The BJP which lost the support of Dalits in this year’s Lok Sabha elections, thus falling short of a majority, is believed to have regained some of this support in the Maharashtra and Haryana elections. With the BJP, which is no longer a “Brahmin Bania” party, wary of risking Dalit support, Shah even gave a press conference to say that his remarks about Ambedkar were being distorted. PM Modi, who remains aloof in such instances, jumped in to defend his No. 2.

The Congress has vowed to create a “movement” on the issue across the country, seeing an opportunity to intensify its push for Dalit support. Divided down the middle till only days earlier, on the Adani issue and on the question of who should lead the alliance, the INDIA bloc united over Babasaheb Ambedkar.

The trouble, however, is the timing. There are no big elections around the corner – except in little Delhi, and in Bihar later in 2025.
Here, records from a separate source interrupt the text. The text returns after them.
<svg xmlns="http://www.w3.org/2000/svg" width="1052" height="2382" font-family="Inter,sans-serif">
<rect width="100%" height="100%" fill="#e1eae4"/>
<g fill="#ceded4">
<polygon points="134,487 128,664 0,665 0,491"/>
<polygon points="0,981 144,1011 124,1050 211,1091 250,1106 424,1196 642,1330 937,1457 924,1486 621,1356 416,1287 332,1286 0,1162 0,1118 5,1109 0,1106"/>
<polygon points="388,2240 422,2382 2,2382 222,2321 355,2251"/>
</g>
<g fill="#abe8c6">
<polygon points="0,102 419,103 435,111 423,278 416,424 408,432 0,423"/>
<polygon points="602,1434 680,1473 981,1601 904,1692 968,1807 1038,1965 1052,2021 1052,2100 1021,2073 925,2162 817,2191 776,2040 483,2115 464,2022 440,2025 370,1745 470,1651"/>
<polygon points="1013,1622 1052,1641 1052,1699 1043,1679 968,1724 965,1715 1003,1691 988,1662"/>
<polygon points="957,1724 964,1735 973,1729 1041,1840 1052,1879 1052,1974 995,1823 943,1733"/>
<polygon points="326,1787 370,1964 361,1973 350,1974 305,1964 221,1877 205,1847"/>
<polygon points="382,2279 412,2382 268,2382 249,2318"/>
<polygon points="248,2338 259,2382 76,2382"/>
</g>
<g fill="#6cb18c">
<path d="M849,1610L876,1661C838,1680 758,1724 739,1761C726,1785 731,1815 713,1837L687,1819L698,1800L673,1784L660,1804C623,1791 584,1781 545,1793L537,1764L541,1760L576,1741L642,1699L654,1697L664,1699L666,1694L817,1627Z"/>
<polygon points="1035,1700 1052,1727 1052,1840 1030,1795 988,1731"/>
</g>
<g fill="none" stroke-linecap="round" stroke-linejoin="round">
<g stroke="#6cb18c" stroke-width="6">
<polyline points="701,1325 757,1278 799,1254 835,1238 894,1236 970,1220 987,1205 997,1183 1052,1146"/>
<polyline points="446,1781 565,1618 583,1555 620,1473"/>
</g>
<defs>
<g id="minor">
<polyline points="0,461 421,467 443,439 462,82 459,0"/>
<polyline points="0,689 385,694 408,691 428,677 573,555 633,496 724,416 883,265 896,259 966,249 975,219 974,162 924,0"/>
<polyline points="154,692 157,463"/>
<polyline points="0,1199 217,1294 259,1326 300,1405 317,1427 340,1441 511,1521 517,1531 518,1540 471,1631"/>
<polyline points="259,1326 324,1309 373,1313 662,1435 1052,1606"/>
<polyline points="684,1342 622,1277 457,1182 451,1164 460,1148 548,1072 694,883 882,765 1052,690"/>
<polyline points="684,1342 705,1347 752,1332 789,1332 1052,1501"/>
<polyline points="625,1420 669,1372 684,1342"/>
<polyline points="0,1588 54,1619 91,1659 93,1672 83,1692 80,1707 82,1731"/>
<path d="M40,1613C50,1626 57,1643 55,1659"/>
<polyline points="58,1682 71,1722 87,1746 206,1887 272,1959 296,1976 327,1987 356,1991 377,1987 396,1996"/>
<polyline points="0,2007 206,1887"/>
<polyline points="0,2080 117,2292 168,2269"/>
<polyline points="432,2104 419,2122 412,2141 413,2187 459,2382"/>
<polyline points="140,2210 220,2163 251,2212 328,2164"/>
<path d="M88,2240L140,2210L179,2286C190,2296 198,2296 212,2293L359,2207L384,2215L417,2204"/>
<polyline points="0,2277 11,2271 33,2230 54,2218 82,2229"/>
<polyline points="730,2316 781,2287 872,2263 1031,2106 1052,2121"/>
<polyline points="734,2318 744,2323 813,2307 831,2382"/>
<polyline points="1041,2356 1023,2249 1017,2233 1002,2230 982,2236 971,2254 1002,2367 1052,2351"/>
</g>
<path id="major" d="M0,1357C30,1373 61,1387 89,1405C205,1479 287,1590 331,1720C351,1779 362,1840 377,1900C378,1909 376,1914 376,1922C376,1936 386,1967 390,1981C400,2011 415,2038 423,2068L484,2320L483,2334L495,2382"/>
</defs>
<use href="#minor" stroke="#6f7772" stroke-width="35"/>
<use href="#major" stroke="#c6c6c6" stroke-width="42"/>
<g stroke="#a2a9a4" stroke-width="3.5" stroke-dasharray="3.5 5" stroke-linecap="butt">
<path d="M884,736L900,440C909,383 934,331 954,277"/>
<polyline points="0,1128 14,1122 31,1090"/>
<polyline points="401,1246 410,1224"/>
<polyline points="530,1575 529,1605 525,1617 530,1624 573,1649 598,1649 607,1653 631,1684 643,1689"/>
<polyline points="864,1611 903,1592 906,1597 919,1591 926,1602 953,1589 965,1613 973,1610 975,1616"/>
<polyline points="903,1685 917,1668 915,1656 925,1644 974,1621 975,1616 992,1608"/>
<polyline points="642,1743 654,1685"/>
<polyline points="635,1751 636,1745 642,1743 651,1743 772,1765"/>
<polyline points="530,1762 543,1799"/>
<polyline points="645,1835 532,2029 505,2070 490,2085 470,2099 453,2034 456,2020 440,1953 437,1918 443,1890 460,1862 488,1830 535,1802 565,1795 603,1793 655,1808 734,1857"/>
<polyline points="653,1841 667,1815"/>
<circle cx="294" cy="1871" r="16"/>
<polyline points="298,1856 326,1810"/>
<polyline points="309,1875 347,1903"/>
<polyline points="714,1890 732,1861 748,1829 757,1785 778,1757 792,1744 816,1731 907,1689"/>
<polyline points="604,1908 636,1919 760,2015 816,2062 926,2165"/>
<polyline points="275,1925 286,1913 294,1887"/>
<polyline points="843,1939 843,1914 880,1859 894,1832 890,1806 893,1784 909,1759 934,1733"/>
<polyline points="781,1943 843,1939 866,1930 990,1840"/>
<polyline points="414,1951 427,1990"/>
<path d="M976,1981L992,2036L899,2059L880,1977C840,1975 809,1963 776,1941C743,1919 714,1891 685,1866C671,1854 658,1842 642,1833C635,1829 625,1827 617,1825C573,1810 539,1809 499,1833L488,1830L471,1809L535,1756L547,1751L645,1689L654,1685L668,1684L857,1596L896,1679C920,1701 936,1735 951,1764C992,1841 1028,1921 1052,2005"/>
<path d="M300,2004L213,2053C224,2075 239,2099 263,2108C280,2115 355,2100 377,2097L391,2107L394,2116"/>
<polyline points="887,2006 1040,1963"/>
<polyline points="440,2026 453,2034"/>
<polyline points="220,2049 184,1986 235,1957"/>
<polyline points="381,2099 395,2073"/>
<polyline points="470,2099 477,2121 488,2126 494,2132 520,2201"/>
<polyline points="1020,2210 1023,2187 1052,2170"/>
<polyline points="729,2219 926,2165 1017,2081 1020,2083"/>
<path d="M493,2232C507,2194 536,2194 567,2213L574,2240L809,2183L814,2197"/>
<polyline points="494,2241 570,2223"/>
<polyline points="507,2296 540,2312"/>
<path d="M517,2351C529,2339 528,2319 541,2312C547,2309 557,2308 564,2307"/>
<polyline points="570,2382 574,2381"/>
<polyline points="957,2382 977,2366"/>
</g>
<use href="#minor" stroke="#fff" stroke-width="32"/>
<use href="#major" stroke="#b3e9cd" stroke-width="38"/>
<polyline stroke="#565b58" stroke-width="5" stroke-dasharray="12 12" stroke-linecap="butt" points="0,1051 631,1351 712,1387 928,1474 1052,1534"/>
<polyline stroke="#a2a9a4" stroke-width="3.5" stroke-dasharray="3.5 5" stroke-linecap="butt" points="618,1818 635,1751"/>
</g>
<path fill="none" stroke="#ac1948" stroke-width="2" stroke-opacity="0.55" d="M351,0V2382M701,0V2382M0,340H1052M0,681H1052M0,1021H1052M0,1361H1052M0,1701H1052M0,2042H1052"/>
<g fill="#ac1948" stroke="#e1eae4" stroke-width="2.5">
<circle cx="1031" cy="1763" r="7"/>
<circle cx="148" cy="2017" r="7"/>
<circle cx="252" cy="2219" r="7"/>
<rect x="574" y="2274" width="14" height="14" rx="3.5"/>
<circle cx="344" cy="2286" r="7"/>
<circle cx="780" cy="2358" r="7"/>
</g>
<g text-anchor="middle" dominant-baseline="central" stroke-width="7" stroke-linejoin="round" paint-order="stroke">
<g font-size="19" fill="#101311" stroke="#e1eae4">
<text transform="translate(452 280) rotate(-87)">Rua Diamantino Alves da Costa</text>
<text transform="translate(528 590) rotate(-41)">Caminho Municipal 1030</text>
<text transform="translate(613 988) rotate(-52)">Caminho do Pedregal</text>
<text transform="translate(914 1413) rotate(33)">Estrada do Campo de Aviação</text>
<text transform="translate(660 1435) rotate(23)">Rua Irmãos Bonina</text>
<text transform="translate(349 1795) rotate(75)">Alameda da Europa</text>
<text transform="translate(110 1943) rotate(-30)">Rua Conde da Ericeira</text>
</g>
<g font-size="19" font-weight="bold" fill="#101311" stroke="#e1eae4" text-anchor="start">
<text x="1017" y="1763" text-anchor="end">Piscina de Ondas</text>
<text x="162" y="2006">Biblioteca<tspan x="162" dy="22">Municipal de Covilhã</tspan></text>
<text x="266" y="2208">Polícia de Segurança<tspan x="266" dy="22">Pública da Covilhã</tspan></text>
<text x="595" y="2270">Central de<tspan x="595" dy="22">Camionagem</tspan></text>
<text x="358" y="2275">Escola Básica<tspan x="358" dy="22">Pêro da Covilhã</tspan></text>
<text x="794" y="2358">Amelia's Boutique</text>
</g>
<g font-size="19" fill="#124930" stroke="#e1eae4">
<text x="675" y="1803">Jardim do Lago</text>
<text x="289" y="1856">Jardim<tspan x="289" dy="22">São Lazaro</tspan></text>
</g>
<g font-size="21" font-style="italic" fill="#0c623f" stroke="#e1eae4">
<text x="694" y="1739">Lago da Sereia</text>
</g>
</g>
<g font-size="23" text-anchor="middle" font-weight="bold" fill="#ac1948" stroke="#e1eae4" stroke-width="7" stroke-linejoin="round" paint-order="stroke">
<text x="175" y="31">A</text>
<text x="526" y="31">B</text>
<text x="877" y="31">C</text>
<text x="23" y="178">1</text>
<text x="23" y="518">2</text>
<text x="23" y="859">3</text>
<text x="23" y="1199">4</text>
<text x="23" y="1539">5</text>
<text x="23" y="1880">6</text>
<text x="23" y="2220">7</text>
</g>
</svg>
Even so, the DMK has passed a resolution criticising Amit Shah’s “mocking” words. The poll-bound Arvind Kejriwal has held out an offer promising to fund Dalit students who manage to get admission in prestigious foreign universities.

On the BJP side, Maharashtra CM Fadnavis did not waste time announcing a judicial probe into the death of a Dalit law student, “who aspired to be just 1% of Babasaheb”, in police custody, after he was picked up in Parbhani district for allegedly protesting against the desecration of the Constitution. NCP (SP) chief Sharad Pawar moved to highlight the incident, and Fadnavis rushed his Deputy CM Ajit Pawar to damage control.

Political parties now know how quickly Dalit youth can galvanise – as they did in the Lok Sabha elections after the Opposition claimed that “400 paar (400-plus)” seats for BJP could entail end of reservations, enabled by Babasaheb.

Today, with the BSP, the preeminent Dalit party, on the wane, there is a growing vacuum in Dalit leadership. Now it seems the young, educated, aspirational Dalits are in the lead. Ambedkar’s importance in their lives has grown exponentially. Political parties sense this change – and can ignore it no longer.